Sopotela’s room was furnished with nothing more than a shovel, potjie pot, bar heater and storage chest. All these props were used evocatively as parts of the performance and filming process.
“I woke up to a thought that I should build a grave” are the words that hung over the piece as Sopotela awakened with blackened, puffy eyes that bore a deep violence that stretched back centuries. Her performance raised questions about creating art in poverty, but also examined contemporary themes such as the anxiety around death and burial during this time of the pandemic.
Madonsini speaks to the spiritual and everyday
The featured artist at this year’s festival was Madosini Manqina, the septuagenarian guardian of traditional Xhosa music from the Pondoland area of the Eastern Cape. A maestra of the umrhube (mouth bow), uhadi (music bow) and isitolotolo (jew’s harp), Madosini is an internationally lauded world music icon whose work speaks to both the spiritual and the everyday, material aspects of the human condition.
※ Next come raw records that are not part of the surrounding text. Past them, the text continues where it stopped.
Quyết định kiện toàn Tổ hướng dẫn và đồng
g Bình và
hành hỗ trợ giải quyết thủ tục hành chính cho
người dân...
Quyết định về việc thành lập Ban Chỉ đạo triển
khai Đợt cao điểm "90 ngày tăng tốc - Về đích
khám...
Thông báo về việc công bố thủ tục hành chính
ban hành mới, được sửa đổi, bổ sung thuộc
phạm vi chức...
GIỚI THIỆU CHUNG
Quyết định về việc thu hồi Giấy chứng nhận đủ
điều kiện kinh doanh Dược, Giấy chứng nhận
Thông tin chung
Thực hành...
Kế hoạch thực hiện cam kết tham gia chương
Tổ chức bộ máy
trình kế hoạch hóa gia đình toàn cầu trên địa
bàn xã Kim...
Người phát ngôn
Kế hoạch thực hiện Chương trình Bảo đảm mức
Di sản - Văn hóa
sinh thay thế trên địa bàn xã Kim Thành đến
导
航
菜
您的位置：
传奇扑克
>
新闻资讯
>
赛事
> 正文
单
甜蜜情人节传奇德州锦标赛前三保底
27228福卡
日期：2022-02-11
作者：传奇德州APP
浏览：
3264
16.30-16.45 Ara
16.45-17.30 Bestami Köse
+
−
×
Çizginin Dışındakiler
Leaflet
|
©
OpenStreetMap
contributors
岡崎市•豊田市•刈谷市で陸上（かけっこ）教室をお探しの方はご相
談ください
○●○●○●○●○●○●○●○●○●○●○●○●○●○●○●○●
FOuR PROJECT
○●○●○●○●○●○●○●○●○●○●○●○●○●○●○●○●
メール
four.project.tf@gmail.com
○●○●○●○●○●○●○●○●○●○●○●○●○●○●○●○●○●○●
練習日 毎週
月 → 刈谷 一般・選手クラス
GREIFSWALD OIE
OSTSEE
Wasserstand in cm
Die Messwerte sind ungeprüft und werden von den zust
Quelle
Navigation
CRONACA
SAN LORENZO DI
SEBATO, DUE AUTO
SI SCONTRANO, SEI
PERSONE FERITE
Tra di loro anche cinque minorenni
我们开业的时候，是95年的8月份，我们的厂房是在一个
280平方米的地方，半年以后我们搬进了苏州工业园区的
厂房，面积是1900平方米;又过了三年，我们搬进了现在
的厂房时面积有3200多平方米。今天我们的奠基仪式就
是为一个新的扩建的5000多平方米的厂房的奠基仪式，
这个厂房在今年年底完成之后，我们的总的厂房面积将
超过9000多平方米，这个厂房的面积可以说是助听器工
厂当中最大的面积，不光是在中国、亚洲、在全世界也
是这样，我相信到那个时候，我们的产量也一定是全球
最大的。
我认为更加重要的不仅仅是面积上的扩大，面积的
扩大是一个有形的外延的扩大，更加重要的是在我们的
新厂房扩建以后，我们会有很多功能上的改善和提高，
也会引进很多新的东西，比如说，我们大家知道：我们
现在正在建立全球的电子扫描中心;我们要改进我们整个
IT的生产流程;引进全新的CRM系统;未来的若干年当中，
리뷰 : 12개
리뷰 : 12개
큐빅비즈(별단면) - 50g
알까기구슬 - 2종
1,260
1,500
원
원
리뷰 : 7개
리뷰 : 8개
For the length of the festival’s 11 programmed days, mini documentaries of around 10 to 15 minutes were released daily. Each episode centred on one of Madosini’s songs as it traversed her life from a teenager playing the umrhube in the reeds of Pondoland as part of the initiation ritual for young girls to international acclaim.
The lockdown restricted more recent filming, but archival footage from festivals including Poetry Africa in Durban and Womad in Reading nonetheless imbued the short films with a gorgeous sense of performance and personal insight.
One of the most powerful moments in this series is when Madosini develops a personal and musical connection with Zanzibar Taarab and Unyago icon, Bi Kidude, at the Dhow Countries Music Academy in 2004.
Kidude died in 2013 at an estimated age of 103, but the 2004 interaction crystallises what towering continental giants these two musicians are as they bond over music and mischief. Their musical genealogies both trace back to spaces of mating and initiation, slavery, dispossession and oppression.
As a theme powerfully and palpably present throughout this year’s festival, it emphasised that despite man’s most violent attempts to subjugate female voices, these most eloquent guardians of our past and present remain essential to our collective futures.
The curated main programme of the Standard Bank Nationals Arts Festival and the Fringe performances continue online until 31 July.